[DIRECTIONS FOR THIS TASK] Quote everything from the start of the records down through the line containing "des banquiers centraux", word for word and line by line.

+++++

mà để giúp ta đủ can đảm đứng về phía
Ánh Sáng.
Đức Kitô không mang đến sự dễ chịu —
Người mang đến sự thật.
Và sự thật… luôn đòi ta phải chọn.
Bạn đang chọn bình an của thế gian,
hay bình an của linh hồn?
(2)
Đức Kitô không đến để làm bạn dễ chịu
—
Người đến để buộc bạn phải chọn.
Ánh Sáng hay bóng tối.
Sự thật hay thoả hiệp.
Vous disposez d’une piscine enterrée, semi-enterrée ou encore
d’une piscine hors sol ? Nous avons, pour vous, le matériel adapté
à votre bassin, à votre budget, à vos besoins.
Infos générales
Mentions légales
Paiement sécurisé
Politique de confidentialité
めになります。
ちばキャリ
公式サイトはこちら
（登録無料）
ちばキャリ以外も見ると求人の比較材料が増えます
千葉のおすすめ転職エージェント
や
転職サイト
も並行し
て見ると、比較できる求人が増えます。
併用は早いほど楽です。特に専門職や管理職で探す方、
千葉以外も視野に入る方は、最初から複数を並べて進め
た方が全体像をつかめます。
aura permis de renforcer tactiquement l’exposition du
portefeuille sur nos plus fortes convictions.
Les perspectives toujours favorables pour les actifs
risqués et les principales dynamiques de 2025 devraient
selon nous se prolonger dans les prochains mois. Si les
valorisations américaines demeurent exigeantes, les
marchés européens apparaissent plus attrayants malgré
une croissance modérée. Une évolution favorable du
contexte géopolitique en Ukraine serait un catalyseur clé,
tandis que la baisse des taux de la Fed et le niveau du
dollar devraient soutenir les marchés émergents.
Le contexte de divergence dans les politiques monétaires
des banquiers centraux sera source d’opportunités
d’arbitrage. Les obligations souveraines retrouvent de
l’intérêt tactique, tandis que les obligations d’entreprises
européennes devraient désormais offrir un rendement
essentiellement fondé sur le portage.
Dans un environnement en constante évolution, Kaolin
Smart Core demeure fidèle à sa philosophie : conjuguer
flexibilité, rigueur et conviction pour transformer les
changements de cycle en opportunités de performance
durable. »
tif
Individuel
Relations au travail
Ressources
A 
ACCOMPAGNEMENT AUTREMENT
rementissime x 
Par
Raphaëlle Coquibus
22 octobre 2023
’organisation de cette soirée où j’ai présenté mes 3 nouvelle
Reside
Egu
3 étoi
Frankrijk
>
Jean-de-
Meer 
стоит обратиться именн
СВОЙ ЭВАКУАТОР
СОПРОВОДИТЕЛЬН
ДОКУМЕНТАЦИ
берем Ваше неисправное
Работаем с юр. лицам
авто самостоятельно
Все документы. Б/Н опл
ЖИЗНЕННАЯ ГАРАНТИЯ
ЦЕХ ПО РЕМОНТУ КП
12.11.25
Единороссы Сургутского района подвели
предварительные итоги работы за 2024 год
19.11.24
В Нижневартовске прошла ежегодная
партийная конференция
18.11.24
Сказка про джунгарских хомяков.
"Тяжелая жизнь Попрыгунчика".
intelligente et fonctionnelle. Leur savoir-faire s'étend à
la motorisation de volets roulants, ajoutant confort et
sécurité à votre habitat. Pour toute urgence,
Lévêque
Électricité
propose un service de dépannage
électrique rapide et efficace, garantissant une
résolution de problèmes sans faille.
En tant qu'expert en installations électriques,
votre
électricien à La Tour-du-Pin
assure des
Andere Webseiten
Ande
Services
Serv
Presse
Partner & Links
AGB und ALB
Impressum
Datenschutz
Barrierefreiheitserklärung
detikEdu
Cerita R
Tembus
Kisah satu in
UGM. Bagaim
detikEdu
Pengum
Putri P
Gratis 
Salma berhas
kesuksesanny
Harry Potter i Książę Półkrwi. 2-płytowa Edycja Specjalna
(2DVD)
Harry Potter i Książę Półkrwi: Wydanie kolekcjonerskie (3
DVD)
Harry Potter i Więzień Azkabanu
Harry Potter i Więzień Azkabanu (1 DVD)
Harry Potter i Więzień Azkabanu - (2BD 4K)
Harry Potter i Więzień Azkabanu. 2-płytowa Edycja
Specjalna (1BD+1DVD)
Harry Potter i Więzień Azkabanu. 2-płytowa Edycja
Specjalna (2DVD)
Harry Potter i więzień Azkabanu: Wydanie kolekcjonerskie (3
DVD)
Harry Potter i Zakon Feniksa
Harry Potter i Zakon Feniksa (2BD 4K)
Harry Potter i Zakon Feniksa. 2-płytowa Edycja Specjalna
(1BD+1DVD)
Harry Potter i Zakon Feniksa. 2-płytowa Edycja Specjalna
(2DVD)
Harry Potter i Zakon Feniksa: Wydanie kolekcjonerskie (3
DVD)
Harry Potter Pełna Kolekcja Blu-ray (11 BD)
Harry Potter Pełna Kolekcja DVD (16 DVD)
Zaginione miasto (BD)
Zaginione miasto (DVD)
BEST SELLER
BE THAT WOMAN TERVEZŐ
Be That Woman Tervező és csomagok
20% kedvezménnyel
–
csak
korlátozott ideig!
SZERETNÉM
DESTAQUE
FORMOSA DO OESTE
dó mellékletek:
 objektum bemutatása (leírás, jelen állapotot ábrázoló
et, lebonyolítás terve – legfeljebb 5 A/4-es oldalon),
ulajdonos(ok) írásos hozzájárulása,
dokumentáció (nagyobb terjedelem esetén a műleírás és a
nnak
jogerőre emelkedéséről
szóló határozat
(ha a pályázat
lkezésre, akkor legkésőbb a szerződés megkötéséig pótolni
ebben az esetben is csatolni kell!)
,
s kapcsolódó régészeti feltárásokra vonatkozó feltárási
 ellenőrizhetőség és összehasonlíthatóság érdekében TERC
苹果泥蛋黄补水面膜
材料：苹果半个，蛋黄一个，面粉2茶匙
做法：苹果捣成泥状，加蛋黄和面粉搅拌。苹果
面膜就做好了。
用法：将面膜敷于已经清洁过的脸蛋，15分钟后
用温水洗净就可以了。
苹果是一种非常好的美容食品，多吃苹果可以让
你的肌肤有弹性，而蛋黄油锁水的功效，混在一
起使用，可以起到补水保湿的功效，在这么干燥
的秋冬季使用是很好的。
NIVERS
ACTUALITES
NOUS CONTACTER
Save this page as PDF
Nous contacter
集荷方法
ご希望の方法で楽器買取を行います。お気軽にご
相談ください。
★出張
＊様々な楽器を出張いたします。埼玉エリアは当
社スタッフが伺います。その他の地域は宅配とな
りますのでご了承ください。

+++++

[OUTPUT]
mà để giúp ta đủ can đảm đứng về phía
Ánh Sáng.
Đức Kitô không mang đến sự dễ chịu —
Người mang đến sự thật.
Và sự thật… luôn đòi ta phải chọn.
Bạn đang chọn bình an của thế gian,
hay bình an của linh hồn?
(2)
Đức Kitô không đến để làm bạn dễ chịu
—
Người đến để buộc bạn phải chọn.
Ánh Sáng hay bóng tối.
Sự thật hay thoả hiệp.
Vous disposez d’une piscine enterrée, semi-enterrée ou encore
d’une piscine hors sol ? Nous avons, pour vous, le matériel adapté
à votre bassin, à votre budget, à vos besoins.
Infos générales
Mentions légales
Paiement sécurisé
Politique de confidentialité
めになります。
ちばキャリ
公式サイトはこちら
（登録無料）
ちばキャリ以外も見ると求人の比較材料が増えます
千葉のおすすめ転職エージェント
や
転職サイト
も並行し
て見ると、比較できる求人が増えます。
併用は早いほど楽です。特に専門職や管理職で探す方、
千葉以外も視野に入る方は、最初から複数を並べて進め
た方が全体像をつかめます。
aura permis de renforcer tactiquement l’exposition du
portefeuille sur nos plus fortes convictions.
Les perspectives toujours favorables pour les actifs
risqués et les principales dynamiques de 2025 devraient
selon nous se prolonger dans les prochains mois. Si les
valorisations américaines demeurent exigeantes, les
marchés européens apparaissent plus attrayants malgré
une croissance modérée. Une évolution favorable du
contexte géopolitique en Ukraine serait un catalyseur clé,
tandis que la baisse des taux de la Fed et le niveau du
dollar devraient soutenir les marchés émergents.
Le contexte de divergence dans les politiques monétaires
des banquiers centraux sera source d’opportunités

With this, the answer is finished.